### Source information
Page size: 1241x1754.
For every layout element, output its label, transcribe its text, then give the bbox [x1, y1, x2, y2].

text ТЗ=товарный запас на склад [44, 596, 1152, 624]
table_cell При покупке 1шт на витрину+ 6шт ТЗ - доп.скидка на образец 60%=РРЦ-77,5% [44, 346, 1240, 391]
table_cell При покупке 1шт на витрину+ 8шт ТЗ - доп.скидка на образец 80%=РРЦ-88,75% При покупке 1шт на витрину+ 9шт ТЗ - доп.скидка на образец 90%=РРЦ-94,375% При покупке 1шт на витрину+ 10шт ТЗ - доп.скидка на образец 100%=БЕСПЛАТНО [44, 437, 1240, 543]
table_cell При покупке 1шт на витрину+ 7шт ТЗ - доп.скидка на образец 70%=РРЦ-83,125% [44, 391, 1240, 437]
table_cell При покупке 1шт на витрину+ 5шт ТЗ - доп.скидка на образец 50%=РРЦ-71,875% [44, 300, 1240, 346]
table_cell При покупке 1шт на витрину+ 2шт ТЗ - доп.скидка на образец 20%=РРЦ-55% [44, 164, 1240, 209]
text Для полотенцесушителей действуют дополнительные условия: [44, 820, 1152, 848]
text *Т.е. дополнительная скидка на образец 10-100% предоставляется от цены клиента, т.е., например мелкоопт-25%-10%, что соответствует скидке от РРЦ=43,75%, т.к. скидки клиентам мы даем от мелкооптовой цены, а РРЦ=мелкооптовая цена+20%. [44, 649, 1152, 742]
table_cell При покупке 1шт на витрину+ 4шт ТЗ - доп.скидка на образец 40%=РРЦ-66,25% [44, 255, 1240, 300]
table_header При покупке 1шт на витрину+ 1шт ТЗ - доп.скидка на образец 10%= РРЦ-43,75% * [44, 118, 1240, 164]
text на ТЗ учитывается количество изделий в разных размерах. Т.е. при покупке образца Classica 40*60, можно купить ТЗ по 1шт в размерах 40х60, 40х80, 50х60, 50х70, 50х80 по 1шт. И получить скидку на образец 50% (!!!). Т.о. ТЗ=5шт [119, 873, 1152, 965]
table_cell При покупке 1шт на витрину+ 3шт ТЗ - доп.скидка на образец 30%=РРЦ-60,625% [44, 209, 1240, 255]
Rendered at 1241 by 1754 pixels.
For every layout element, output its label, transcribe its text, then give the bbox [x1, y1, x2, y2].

### What you need to do
Retype the data in full, exactly.

### Task response
Page size: 1241x1754.
For every layout element, output its label, transcribe its text, then give the bbox [x1, y1, x2, y2].

text ТЗ=товарный запас на склад [44, 596, 1152, 624]
table_cell При покупке 1шт на витрину+ 6шт ТЗ - доп.скидка на образец 60%=РРЦ-77,5% [44, 346, 1240, 391]
table_cell При покупке 1шт на витрину+ 8шт ТЗ - доп.скидка на образец 80%=РРЦ-88,75% При покупке 1шт на витрину+ 9шт ТЗ - доп.скидка на образец 90%=РРЦ-94,375% При покупке 1шт на витрину+ 10шт ТЗ - доп.скидка на образец 100%=БЕСПЛАТНО [44, 437, 1240, 543]
table_cell При покупке 1шт на витрину+ 7шт ТЗ - доп.скидка на образец 70%=РРЦ-83,125% [44, 391, 1240, 437]
table_cell При покупке 1шт на витрину+ 5шт ТЗ - доп.скидка на образец 50%=РРЦ-71,875% [44, 300, 1240, 346]
table_cell При покупке 1шт на витрину+ 2шт ТЗ - доп.скидка на образец 20%=РРЦ-55% [44, 164, 1240, 209]
text Для полотенцесушителей действуют дополнительные условия: [44, 820, 1152, 848]
text *Т.е. дополнительная скидка на образец 10-100% предоставляется от цены клиента, т.е., например мелкоопт-25%-10%, что соответствует скидке от РРЦ=43,75%, т.к. скидки клиентам мы даем от мелкооптовой цены, а РРЦ=мелкооптовая цена+20%. [44, 649, 1152, 742]
table_cell При покупке 1шт на витрину+ 4шт ТЗ - доп.скидка на образец 40%=РРЦ-66,25% [44, 255, 1240, 300]
table_header При покупке 1шт на витрину+ 1шт ТЗ - доп.скидка на образец 10%= РРЦ-43,75% * [44, 118, 1240, 164]
text на ТЗ учитывается количество изделий в разных размерах. Т.е. при покупке образца Classica 40*60, можно купить ТЗ по 1шт в размерах 40х60, 40х80, 50х60, 50х70, 50х80 по 1шт. И получить скидку на образец 50% (!!!). Т.о. ТЗ=5шт [119, 873, 1152, 965]
table_cell При покупке 1шт на витрину+ 3шт ТЗ - доп.скидка на образец 30%=РРЦ-60,625% [44, 209, 1240, 255]
Rendered at 1241 by 1754 pixels.
For every layout element, output its label, transcribe its text, then give the bbox [x1, y1, x2, y2].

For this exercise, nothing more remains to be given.